Former FBI Director James Comey has no regrets about announcing days before the presidential election that the FBI was reviewing additional emails related to the Hillary Clinton email probe—stating he would send the letter again even knowing Donald Trump would win.
In an incident Clinton herself has partially blamed for her losing the election, Comey informed members of Congress shortly before the election that the FBI had found additional emails linked to the investigation, then stated two days before that election that it had uncovered no new or incriminating information in the emails.
In an interview with ABC's George Stephanopoulos for a special edition of 20/20 on Sunday, as part of the media tour for his new book, A Higher Loyalty, Comey said he would have acted in the same way even if he had known it would help Trump win.
Stephanopoulos asked: "If you knew that letter would elect Donald Trump, you'd still send it?"
“I would. I would,” Comey replied. “In fact, that was a question asked by one of my best people—a deputy general counsel in the FBI who is a very thoughtful and quiet person, who didn't speak a lot. And that—that morning we were making that decision, she asked, 'Should you consider that what you're about do to may help elect Donald Trump president?'” he added.
“'That's a great question,” Comey said he told the deputy general counsel. “But the answer is not for a moment because down that path lies the death of the FBI as an independent force in American life. If I ever start considering whose political fortunes will be affected by a decision, we're done. We're no longer that group in America that is apart from the partisans, and that can be trusted. We're just another player in the...in the tribal battle,” he added.
Despite maintaining he did the right thing in sending the letter, the former FBI chief said he felt his decision left him “totally alone.”
"It was a very painful period. Again, my whole life has been dedicated to institutions that work not to have an involvement in an election. I walked around vaguely sick to my stomach, feeling beaten down," Comey told Stephanopoulos.
"I felt like I was totally alone, that everybody hated me," he continued. "And that there wasn't a way out because it really was the right thing to do."

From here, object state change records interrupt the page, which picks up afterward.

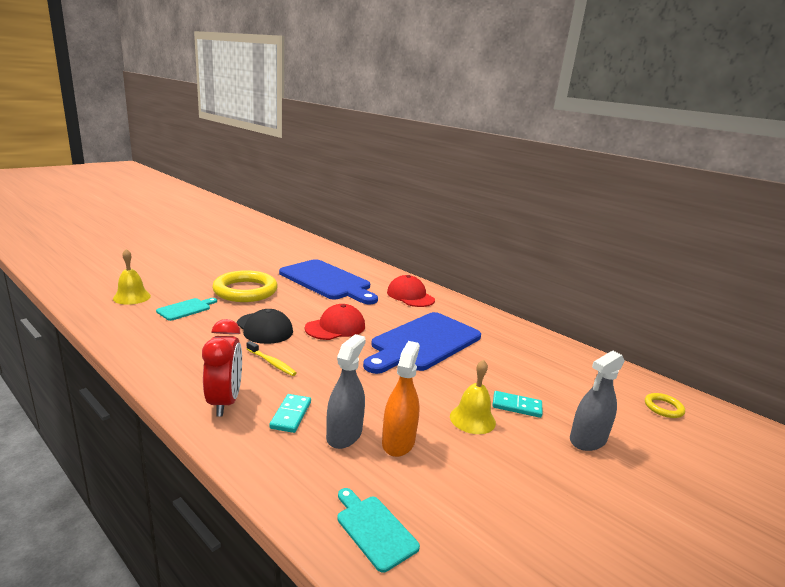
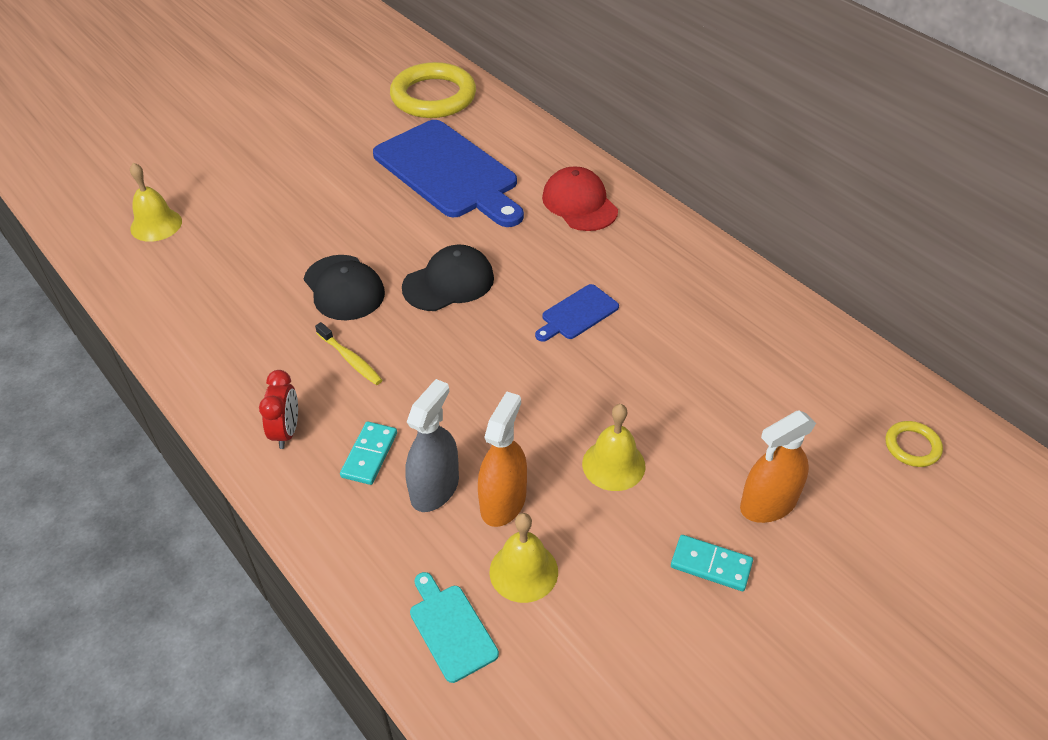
camera: 10 degrees right, 25 degrees up
turquoise cutting board [156,298,217,321] -> none
red clock [202,319,242,417] -> red clock [259,370,298,449], size x0.65
yellow ring [212,270,278,302] -> yellow ring moved to [390,62,476,118]
red cap [305,304,365,340] -> black cap [402,245,494,311]
blue cutting board [363,312,481,374] -> blue cutting board [535,284,619,342], size x0.44
turquoise domino [492,391,543,418] -> turquoise domino moved to [671,535,753,591]
grey spray bottle [570,351,625,451] -> orange spray bottle [740,410,816,523]
none -> yellow bell [490,513,558,603]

Clinton has discussed Comey’s decision to announce a reopening of the email probe so close to the election in her own book What Happened and stated at an event reported by CNN that: “He dumped that on me on October 28, and I immediately start falling.”
However, Comey said his belief that Clinton would win the presidential election “must have been” a factor in his decision to send the letter.
"I don't remember consciously thinking about that, but it must have been,” Comey said. “Because I was operating in a world where Hillary Clinton was going to beat Donald Trump. And so I'm sure that it was a factor. Like I said, I don't remember spelling it out, but it had to have been, that she's going to be elected president, and if I hide this from the American people, she'll be illegitimate the moment she's elected, the moment this comes out."
Comey was dismissed by the president in May 2017, and excerpts from his new book, which is released on April 17, have largely lashed out at Trump. However, Comey also discusses the Clinton investigation and his handling of it, The Guardian reported.